> _PAGE TEXT_:
────────

On June 30, 2020, the U.S. Court of Appeals for the District of Columbia Circuit (D.C. Circuit), sitting en banc, issued a decision that could radically disrupt and fundamentally alter the way the Federal Energy Regulatory Commission (FERC) handles challenges to its orders.
The court held that the Natural Gas Act (NGA) does not authorize FERC to issue “tolling orders” solely to prevent the expiration of the 30-day statutory period for FERC to act on requests for rehearing, which under the NGA results in the request for rehearing being “deemed denied.” The court left open the possibility that FERC could grant rehearing for the purpose of substantively considering a prior decision through the use of further record-building pleadings or proceedings. Because the Federal Power Act (FPA) contains an identical provision requiring FERC to act on rehearing requests within 30 days, the decision has important implications across FERC-regulated industries.
Petitioners in Allegheny Defense Project v. FERC challenged FERC’s use of a tolling order in response to a request for rehearing of an order issuing a certificate of public convenience and necessity to Transcontinental Gas Pipe Line Company for the Atlantic Sunrise Project. The rehearing requirement, which is present under both the NGA and the FPA, requires any aggrieved party seeking to challenge a FERC order on appeal to first file a request for rehearing with the agency. While that request is pending, the requesting party may not file an appeal in court until FERC issues a final decision. If FERC fails to respond within the 30-day statutory time period, the rehearing request is deemed denied.

────────

> _RAW DATA_:
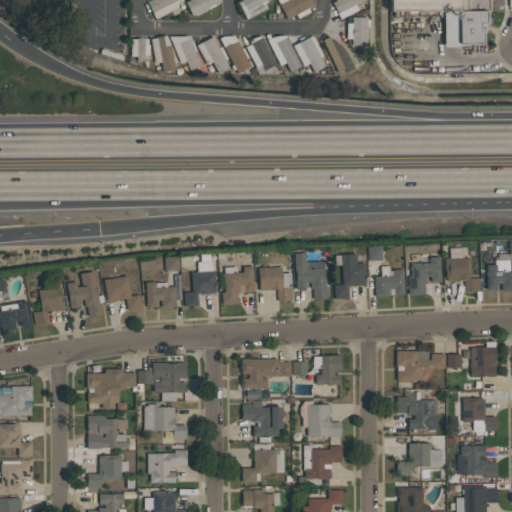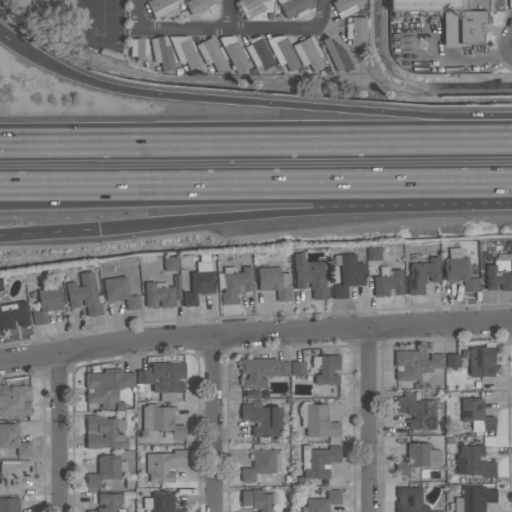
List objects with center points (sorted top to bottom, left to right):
building: (197, 5)
building: (200, 5)
building: (252, 5)
building: (162, 6)
building: (162, 6)
building: (251, 7)
building: (294, 7)
building: (295, 7)
building: (344, 7)
building: (344, 7)
road: (176, 11)
building: (450, 17)
building: (452, 17)
road: (180, 28)
road: (289, 29)
building: (357, 30)
building: (356, 32)
road: (6, 36)
road: (99, 38)
building: (139, 47)
building: (184, 51)
building: (184, 51)
building: (282, 51)
building: (162, 52)
building: (162, 52)
building: (234, 52)
building: (234, 52)
building: (308, 52)
building: (211, 54)
building: (212, 54)
building: (309, 54)
building: (337, 54)
building: (259, 55)
building: (260, 55)
road: (256, 103)
road: (256, 135)
road: (256, 189)
road: (300, 212)
road: (44, 233)
building: (510, 247)
building: (373, 252)
building: (373, 252)
building: (170, 263)
building: (170, 263)
building: (459, 269)
building: (459, 270)
building: (499, 272)
building: (500, 272)
building: (348, 273)
building: (348, 274)
building: (422, 274)
building: (311, 275)
building: (422, 275)
building: (310, 276)
building: (200, 280)
building: (274, 281)
building: (234, 282)
building: (274, 282)
building: (387, 282)
building: (388, 282)
building: (199, 283)
building: (235, 283)
building: (0, 287)
building: (120, 291)
building: (120, 292)
building: (85, 293)
building: (84, 294)
building: (159, 294)
building: (159, 295)
building: (46, 303)
building: (47, 303)
building: (13, 314)
building: (12, 315)
road: (255, 334)
building: (481, 359)
building: (452, 360)
building: (453, 360)
building: (481, 361)
building: (415, 363)
building: (415, 364)
building: (297, 367)
building: (298, 367)
building: (326, 368)
building: (326, 369)
building: (261, 370)
building: (261, 371)
building: (163, 378)
building: (163, 378)
building: (106, 386)
building: (106, 386)
building: (15, 401)
building: (16, 401)
building: (417, 411)
building: (416, 412)
building: (476, 414)
building: (476, 415)
building: (261, 417)
building: (261, 418)
building: (161, 419)
building: (161, 420)
building: (317, 420)
road: (371, 421)
building: (319, 422)
road: (215, 424)
building: (104, 432)
building: (103, 433)
road: (58, 434)
building: (13, 439)
building: (13, 439)
building: (418, 457)
building: (418, 457)
building: (319, 460)
building: (318, 461)
building: (473, 461)
building: (476, 461)
building: (259, 463)
building: (259, 464)
building: (163, 465)
building: (163, 465)
building: (106, 469)
building: (106, 471)
building: (13, 474)
building: (13, 475)
building: (474, 498)
building: (257, 499)
building: (474, 499)
building: (256, 500)
building: (409, 500)
building: (410, 500)
building: (324, 501)
building: (109, 502)
building: (160, 502)
building: (161, 502)
building: (322, 502)
building: (106, 503)
building: (9, 504)
building: (9, 505)
building: (437, 511)
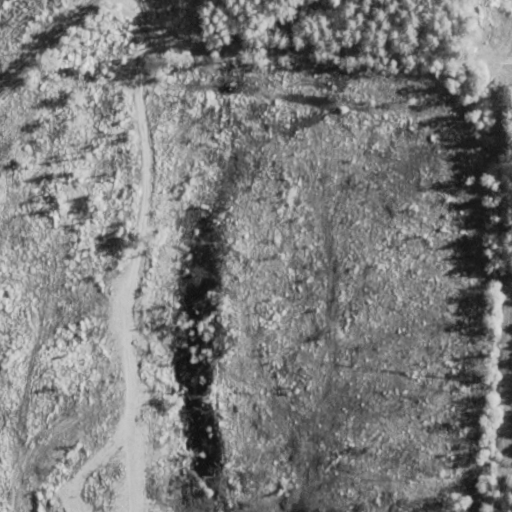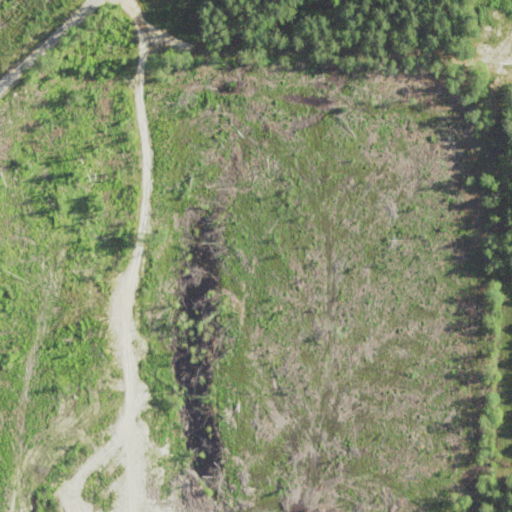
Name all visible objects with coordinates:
road: (36, 47)
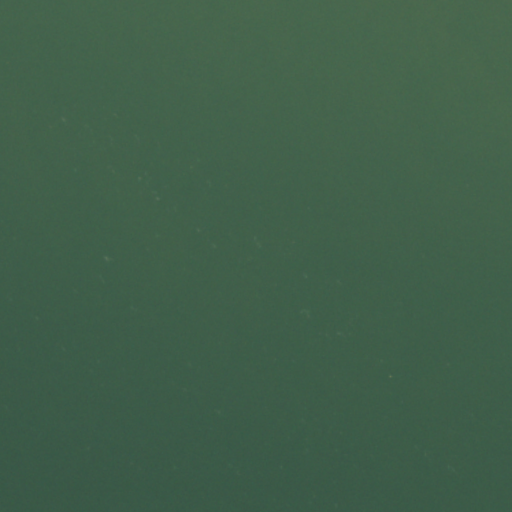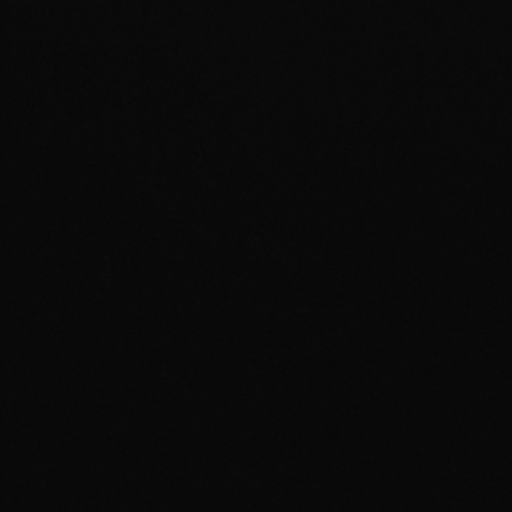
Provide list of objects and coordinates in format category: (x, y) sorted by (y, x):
river: (256, 357)
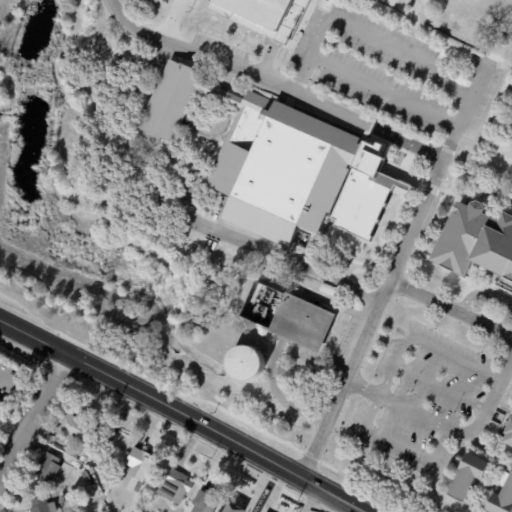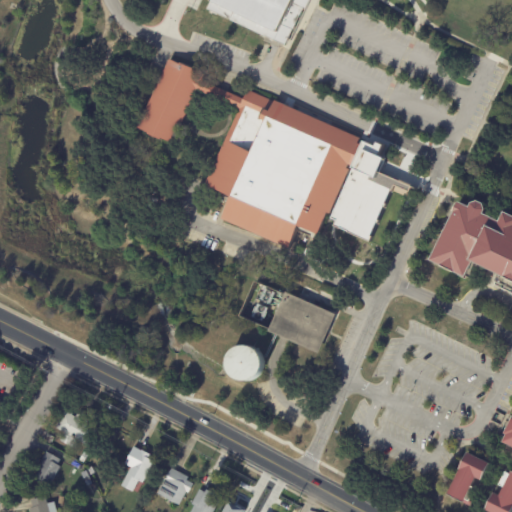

────────

Reproduce the text about the tolling-order ruling word for word, from "The court held" up to and including "across FERC-regulated industries.". Rely only on the text about the tolling-order ruling, not on the listing.

> _SOLVED PROBLEM_:
The court held that the Natural Gas Act (NGA) does not authorize FERC to issue “tolling orders” solely to prevent the expiration of the 30-day statutory period for FERC to act on requests for rehearing, which under the NGA results in the request for rehearing being “deemed denied.” The court left open the possibility that FERC could grant rehearing for the purpose of substantively considering a prior decision through the use of further record-building pleadings or proceedings. Because the Federal Power Act (FPA) contains an identical provision requiring FERC to act on rehearing requests within 30 days, the decision has important implications across FERC-regulated industries.